|
“清辞,我喜欢你。”
他的声音没有发颤,每一个字都像被他攥在掌心里捏了很久才放出来,“你喜欢我吗?”
陆清辞的肩膀在他掌心里微微僵了一瞬,继而抬起头,金丝边眼镜后面的那双眼睛眨了又眨。
“顾总,你说什么?”
他的声音很轻,带着一点不确定,像是怀疑自己听错了。
顾衍辰看着那双眼睛。
他叫了他一整天陆院长,方才在车上好不容易改成了清辞,此刻他又退回去了——退回了“顾总”,退回了初见时的距离。
“我喜欢你。你喜欢我吗?”
他又说了一遍,一字一顿。
陆清辞沉默了。
不是那种被问得措手不及的慌乱,是安安静静的、像潮水退去时沙滩被晾在阳光底下的那种沉默。

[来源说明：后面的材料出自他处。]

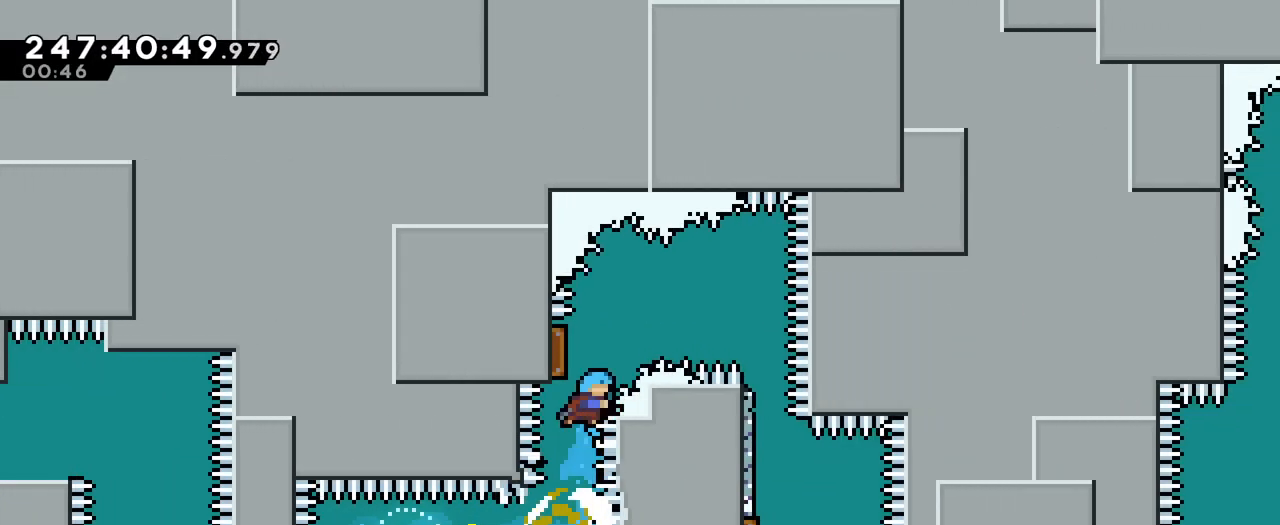
{"buttons": [], "left_stick": "center", "right_stick": "center", "events": [[67, "left_stick", "center"], [267, "left_stick", "down"], [284, "Y", "down"], [451, "Y", "up"], [468, "left_stick", "center"]]}
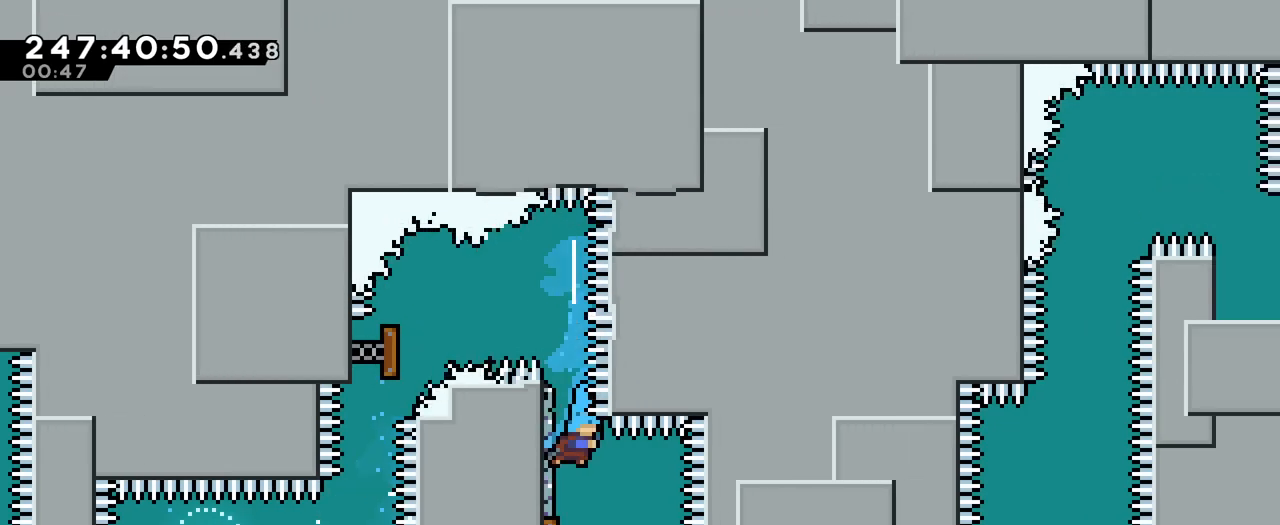
{"buttons": [], "left_stick": "center", "right_stick": "center"}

顾衍辰低着头,手臂还环着他的肩膀,可他感觉到那几根微凉的手指正一点一点地从自己手臂上滑下去。
他的心也正一点一点地往下沉。
陆清辞把手从他手臂上收回来,重新覆上后腰,指尖在那个酸胀的位置用力按了按。
他靠在床头,沉默了很久,久到暮色从落地窗漫进来,把他们笼在一片将暗未暗的灰蓝里。
“顾总,”陆清辞终于开口了,像溪水漫过圆石,“你知道你在说什么吗?”
“知道。而且很清楚。”
陆清辞把手从后腰上移开,落在自己膝盖下方的空荡裤管上轻轻拂了拂。
“我这样的残疾人,跟我在一起,对你没好处。”
他的语气像是在陈述一个与己无关的事实,“我双腿残疾,走不了,腰也时常疼。
年轻时站讲台站得太久,血管坏了,后来截了肢。
胃也不好,整日坐在轮椅上,消化能力弱。
腰上的旧伤是截肢后重心改变落下的,坐久了会疼,天冷了也会疼。”
他一条一条地数,唇角微微弯着,像在说一件有些好笑的事。
“你在帝大看到的那些人——你的师兄师姐,你的合作伙伴,他们才适合你。
而我这样的——”
顾衍辰伸出手,握住了陆清辞搭在裤管上的那只手,把它从裤管上拉下来,合在自己两只掌心里。
“清辞哥哥。”
他叫了一声,声音从喉咙里挤出来,沙沙的,像被什么东西磨过。
他没有叫“清辞”,也没有叫“陆院长”,他叫的是“清辞哥哥”——和在遮阳棚下老校长说“送上门的小朋友”时一样。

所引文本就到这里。